Your task: Reproduce each of the following lines precisely, character for character, without altering anything.

__________

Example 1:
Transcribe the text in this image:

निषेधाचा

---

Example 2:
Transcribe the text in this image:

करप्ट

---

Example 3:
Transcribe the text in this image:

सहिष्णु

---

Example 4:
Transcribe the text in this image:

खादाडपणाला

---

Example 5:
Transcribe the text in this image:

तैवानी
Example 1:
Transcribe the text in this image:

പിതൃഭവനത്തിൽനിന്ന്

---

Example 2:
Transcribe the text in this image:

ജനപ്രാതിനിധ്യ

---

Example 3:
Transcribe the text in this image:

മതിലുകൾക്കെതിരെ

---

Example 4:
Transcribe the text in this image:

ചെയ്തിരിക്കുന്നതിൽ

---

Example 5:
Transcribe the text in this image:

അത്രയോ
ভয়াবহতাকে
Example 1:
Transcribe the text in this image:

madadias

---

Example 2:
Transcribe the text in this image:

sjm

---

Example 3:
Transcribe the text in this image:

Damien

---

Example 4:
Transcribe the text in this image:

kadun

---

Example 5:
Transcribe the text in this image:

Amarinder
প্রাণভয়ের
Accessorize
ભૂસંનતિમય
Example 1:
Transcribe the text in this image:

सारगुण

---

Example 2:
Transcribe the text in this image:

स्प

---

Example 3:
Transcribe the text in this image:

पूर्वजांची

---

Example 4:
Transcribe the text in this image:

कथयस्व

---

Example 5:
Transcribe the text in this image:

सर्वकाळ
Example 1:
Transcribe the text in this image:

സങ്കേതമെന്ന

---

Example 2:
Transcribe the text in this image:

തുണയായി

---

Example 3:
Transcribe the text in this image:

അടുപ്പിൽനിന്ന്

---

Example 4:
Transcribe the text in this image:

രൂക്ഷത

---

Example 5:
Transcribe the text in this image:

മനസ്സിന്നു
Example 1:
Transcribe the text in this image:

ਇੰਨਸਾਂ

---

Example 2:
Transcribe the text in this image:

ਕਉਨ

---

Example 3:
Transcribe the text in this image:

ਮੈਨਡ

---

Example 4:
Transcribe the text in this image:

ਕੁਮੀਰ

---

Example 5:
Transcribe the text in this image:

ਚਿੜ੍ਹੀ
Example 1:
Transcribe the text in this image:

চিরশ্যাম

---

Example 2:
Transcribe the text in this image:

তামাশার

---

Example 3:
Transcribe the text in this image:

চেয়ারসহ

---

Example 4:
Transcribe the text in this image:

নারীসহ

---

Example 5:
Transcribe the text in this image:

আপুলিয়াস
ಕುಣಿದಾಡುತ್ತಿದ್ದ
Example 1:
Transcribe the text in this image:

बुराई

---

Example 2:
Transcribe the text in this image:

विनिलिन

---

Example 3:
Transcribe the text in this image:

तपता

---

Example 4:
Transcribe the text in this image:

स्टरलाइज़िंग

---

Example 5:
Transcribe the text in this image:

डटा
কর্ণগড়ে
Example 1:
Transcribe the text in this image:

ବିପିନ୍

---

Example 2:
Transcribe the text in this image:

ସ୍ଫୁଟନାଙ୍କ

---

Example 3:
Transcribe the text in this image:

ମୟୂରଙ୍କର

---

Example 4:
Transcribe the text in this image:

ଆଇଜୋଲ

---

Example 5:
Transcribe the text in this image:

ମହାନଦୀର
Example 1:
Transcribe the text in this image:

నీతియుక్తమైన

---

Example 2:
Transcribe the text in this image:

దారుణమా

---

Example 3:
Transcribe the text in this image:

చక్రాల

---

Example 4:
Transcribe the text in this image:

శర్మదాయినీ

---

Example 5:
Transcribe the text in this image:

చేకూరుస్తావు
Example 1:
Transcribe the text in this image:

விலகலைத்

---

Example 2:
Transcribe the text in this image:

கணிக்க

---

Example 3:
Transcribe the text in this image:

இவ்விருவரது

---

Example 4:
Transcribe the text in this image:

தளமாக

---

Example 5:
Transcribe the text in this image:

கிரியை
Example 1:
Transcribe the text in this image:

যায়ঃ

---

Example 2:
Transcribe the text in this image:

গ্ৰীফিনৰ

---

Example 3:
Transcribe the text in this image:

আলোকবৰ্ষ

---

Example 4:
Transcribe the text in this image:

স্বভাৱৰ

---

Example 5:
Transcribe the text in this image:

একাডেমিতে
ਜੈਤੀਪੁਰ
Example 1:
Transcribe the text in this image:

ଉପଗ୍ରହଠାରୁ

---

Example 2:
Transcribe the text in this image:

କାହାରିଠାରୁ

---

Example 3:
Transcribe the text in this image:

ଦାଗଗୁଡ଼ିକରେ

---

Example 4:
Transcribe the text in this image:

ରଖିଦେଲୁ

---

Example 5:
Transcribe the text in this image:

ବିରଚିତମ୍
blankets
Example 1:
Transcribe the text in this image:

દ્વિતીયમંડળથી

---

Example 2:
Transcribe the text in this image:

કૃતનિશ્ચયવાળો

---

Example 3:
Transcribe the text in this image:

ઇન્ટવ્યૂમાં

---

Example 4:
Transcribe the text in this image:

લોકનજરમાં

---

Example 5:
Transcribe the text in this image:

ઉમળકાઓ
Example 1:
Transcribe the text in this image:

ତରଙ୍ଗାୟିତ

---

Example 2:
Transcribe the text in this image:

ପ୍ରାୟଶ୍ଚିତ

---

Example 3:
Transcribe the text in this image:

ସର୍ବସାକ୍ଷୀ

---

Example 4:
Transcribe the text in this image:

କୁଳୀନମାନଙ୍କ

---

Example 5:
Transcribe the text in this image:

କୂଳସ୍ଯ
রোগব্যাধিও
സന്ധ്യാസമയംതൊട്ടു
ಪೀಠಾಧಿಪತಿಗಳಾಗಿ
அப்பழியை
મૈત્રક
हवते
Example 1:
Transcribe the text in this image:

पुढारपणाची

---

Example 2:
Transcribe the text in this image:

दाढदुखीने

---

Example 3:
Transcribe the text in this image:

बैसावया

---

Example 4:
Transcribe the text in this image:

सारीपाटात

__________

Finished answer:
Example 1:
Transcribe the text in this image:

निषेधाचा

---

Example 2:
Transcribe the text in this image:

करप्ट

---

Example 3:
Transcribe the text in this image:

सहिष्णु

---

Example 4:
Transcribe the text in this image:

खादाडपणाला

---

Example 5:
Transcribe the text in this image:

तैवानी
Example 1:
Transcribe the text in this image:

പിതൃഭവനത്തിൽനിന്ന്

---

Example 2:
Transcribe the text in this image:

ജനപ്രാതിനിധ്യ

---

Example 3:
Transcribe the text in this image:

മതിലുകൾക്കെതിരെ

---

Example 4:
Transcribe the text in this image:

ചെയ്തിരിക്കുന്നതിൽ

---

Example 5:
Transcribe the text in this image:

അത്രയോ
ভয়াবহতাকে
Example 1:
Transcribe the text in this image:

madadias

---

Example 2:
Transcribe the text in this image:

sjm

---

Example 3:
Transcribe the text in this image:

Damien

---

Example 4:
Transcribe the text in this image:

kadun

---

Example 5:
Transcribe the text in this image:

Amarinder
প্রাণভয়ের
Accessorize
ભૂસંનતિમય
Example 1:
Transcribe the text in this image:

सारगुण

---

Example 2:
Transcribe the text in this image:

स्प

---

Example 3:
Transcribe the text in this image:

पूर्वजांची

---

Example 4:
Transcribe the text in this image:

कथयस्व

---

Example 5:
Transcribe the text in this image:

सर्वकाळ
Example 1:
Transcribe the text in this image:

സങ്കേതമെന്ന

---

Example 2:
Transcribe the text in this image:

തുണയായി

---

Example 3:
Transcribe the text in this image:

അടുപ്പിൽനിന്ന്

---

Example 4:
Transcribe the text in this image:

രൂക്ഷത

---

Example 5:
Transcribe the text in this image:

മനസ്സിന്നു
Example 1:
Transcribe the text in this image:

ਇੰਨਸਾਂ

---

Example 2:
Transcribe the text in this image:

ਕਉਨ

---

Example 3:
Transcribe the text in this image:

ਮੈਨਡ

---

Example 4:
Transcribe the text in this image:

ਕੁਮੀਰ

---

Example 5:
Transcribe the text in this image:

ਚਿੜ੍ਹੀ
Example 1:
Transcribe the text in this image:

চিরশ্যাম

---

Example 2:
Transcribe the text in this image:

তামাশার

---

Example 3:
Transcribe the text in this image:

চেয়ারসহ

---

Example 4:
Transcribe the text in this image:

নারীসহ

---

Example 5:
Transcribe the text in this image:

আপুলিয়াস
ಕುಣಿದಾಡುತ್ತಿದ್ದ
Example 1:
Transcribe the text in this image:

बुराई

---

Example 2:
Transcribe the text in this image:

विनिलिन

---

Example 3:
Transcribe the text in this image:

तपता

---

Example 4:
Transcribe the text in this image:

स्टरलाइज़िंग

---

Example 5:
Transcribe the text in this image:

डटा
কর্ণগড়ে
Example 1:
Transcribe the text in this image:

ବିପିନ୍

---

Example 2:
Transcribe the text in this image:

ସ୍ଫୁଟନାଙ୍କ

---

Example 3:
Transcribe the text in this image:

ମୟୂରଙ୍କର

---

Example 4:
Transcribe the text in this image:

ଆଇଜୋଲ

---

Example 5:
Transcribe the text in this image:

ମହାନଦୀର
Example 1:
Transcribe the text in this image:

నీతియుక్తమైన

---

Example 2:
Transcribe the text in this image:

దారుణమా

---

Example 3:
Transcribe the text in this image:

చక్రాల

---

Example 4:
Transcribe the text in this image:

శర్మదాయినీ

---

Example 5:
Transcribe the text in this image:

చేకూరుస్తావు
Example 1:
Transcribe the text in this image:

விலகலைத்

---

Example 2:
Transcribe the text in this image:

கணிக்க

---

Example 3:
Transcribe the text in this image:

இவ்விருவரது

---

Example 4:
Transcribe the text in this image:

தளமாக

---

Example 5:
Transcribe the text in this image:

கிரியை
Example 1:
Transcribe the text in this image:

যায়ঃ

---

Example 2:
Transcribe the text in this image:

গ্ৰীফিনৰ

---

Example 3:
Transcribe the text in this image:

আলোকবৰ্ষ

---

Example 4:
Transcribe the text in this image:

স্বভাৱৰ

---

Example 5:
Transcribe the text in this image:

একাডেমিতে
ਜੈਤੀਪੁਰ
Example 1:
Transcribe the text in this image:

ଉପଗ୍ରହଠାରୁ

---

Example 2:
Transcribe the text in this image:

କାହାରିଠାରୁ

---

Example 3:
Transcribe the text in this image:

ଦାଗଗୁଡ଼ିକରେ

---

Example 4:
Transcribe the text in this image:

ରଖିଦେଲୁ

---

Example 5:
Transcribe the text in this image:

ବିରଚିତମ୍
blankets
Example 1:
Transcribe the text in this image:

દ્વિતીયમંડળથી

---

Example 2:
Transcribe the text in this image:

કૃતનિશ્ચયવાળો

---

Example 3:
Transcribe the text in this image:

ઇન્ટવ્યૂમાં

---

Example 4:
Transcribe the text in this image:

લોકનજરમાં

---

Example 5:
Transcribe the text in this image:

ઉમળકાઓ
Example 1:
Transcribe the text in this image:

ତରଙ୍ଗାୟିତ

---

Example 2:
Transcribe the text in this image:

ପ୍ରାୟଶ୍ଚିତ

---

Example 3:
Transcribe the text in this image:

ସର୍ବସାକ୍ଷୀ

---

Example 4:
Transcribe the text in this image:

କୁଳୀନମାନଙ୍କ

---

Example 5:
Transcribe the text in this image:

କୂଳସ୍ଯ
রোগব্যাধিও
സന്ധ്യാസമയംതൊട്ടു
ಪೀಠಾಧಿಪತಿಗಳಾಗಿ
அப்பழியை
મૈત્રક
हवते
Example 1:
Transcribe the text in this image:

पुढारपणाची

---

Example 2:
Transcribe the text in this image:

दाढदुखीने

---

Example 3:
Transcribe the text in this image:

बैसावया

---

Example 4:
Transcribe the text in this image:

सारीपाटात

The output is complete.